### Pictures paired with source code
-------------------------

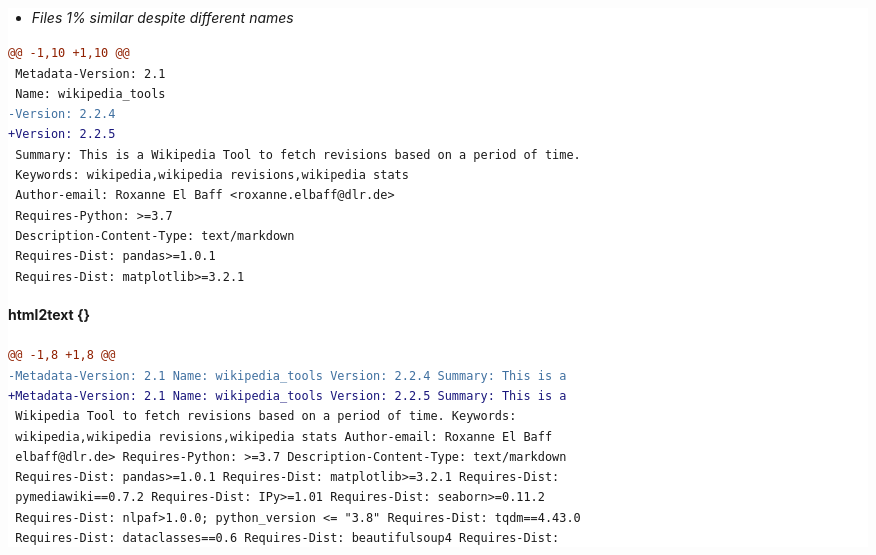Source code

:  * *Files 1% similar despite different names*

```diff
@@ -1,10 +1,10 @@
 Metadata-Version: 2.1
 Name: wikipedia_tools
-Version: 2.2.4
+Version: 2.2.5
 Summary: This is a Wikipedia Tool to fetch revisions based on a period of time.
 Keywords: wikipedia,wikipedia revisions,wikipedia stats
 Author-email: Roxanne El Baff <roxanne.elbaff@dlr.de>
 Requires-Python: >=3.7
 Description-Content-Type: text/markdown
 Requires-Dist: pandas>=1.0.1
 Requires-Dist: matplotlib>=3.2.1
```

#### html2text {}

```diff
@@ -1,8 +1,8 @@
-Metadata-Version: 2.1 Name: wikipedia_tools Version: 2.2.4 Summary: This is a
+Metadata-Version: 2.1 Name: wikipedia_tools Version: 2.2.5 Summary: This is a
 Wikipedia Tool to fetch revisions based on a period of time. Keywords:
 wikipedia,wikipedia revisions,wikipedia stats Author-email: Roxanne El Baff
 elbaff@dlr.de> Requires-Python: >=3.7 Description-Content-Type: text/markdown
 Requires-Dist: pandas>=1.0.1 Requires-Dist: matplotlib>=3.2.1 Requires-Dist:
 pymediawiki==0.7.2 Requires-Dist: IPy>=1.01 Requires-Dist: seaborn>=0.11.2
 Requires-Dist: nlpaf>1.0.0; python_version <= "3.8" Requires-Dist: tqdm==4.43.0
 Requires-Dist: dataclasses==0.6 Requires-Dist: beautifulsoup4 Requires-Dist:
```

-------------------------

### What you have to do
Could you retype every record above exactly, leaving the pictures out?

### Written reply
Source code

:  * *Files 1% similar despite different names*

```diff
@@ -1,10 +1,10 @@
 Metadata-Version: 2.1
 Name: wikipedia_tools
-Version: 2.2.4
+Version: 2.2.5
 Summary: This is a Wikipedia Tool to fetch revisions based on a period of time.
 Keywords: wikipedia,wikipedia revisions,wikipedia stats
 Author-email: Roxanne El Baff <roxanne.elbaff@dlr.de>
 Requires-Python: >=3.7
 Description-Content-Type: text/markdown
 Requires-Dist: pandas>=1.0.1
 Requires-Dist: matplotlib>=3.2.1
```

#### html2text {}

```diff
@@ -1,8 +1,8 @@
-Metadata-Version: 2.1 Name: wikipedia_tools Version: 2.2.4 Summary: This is a
+Metadata-Version: 2.1 Name: wikipedia_tools Version: 2.2.5 Summary: This is a
 Wikipedia Tool to fetch revisions based on a period of time. Keywords:
 wikipedia,wikipedia revisions,wikipedia stats Author-email: Roxanne El Baff
 elbaff@dlr.de> Requires-Python: >=3.7 Description-Content-Type: text/markdown
 Requires-Dist: pandas>=1.0.1 Requires-Dist: matplotlib>=3.2.1 Requires-Dist:
 pymediawiki==0.7.2 Requires-Dist: IPy>=1.01 Requires-Dist: seaborn>=0.11.2
 Requires-Dist: nlpaf>1.0.0; python_version <= "3.8" Requires-Dist: tqdm==4.43.0
 Requires-Dist: dataclasses==0.6 Requires-Dist: beautifulsoup4 Requires-Dist:
```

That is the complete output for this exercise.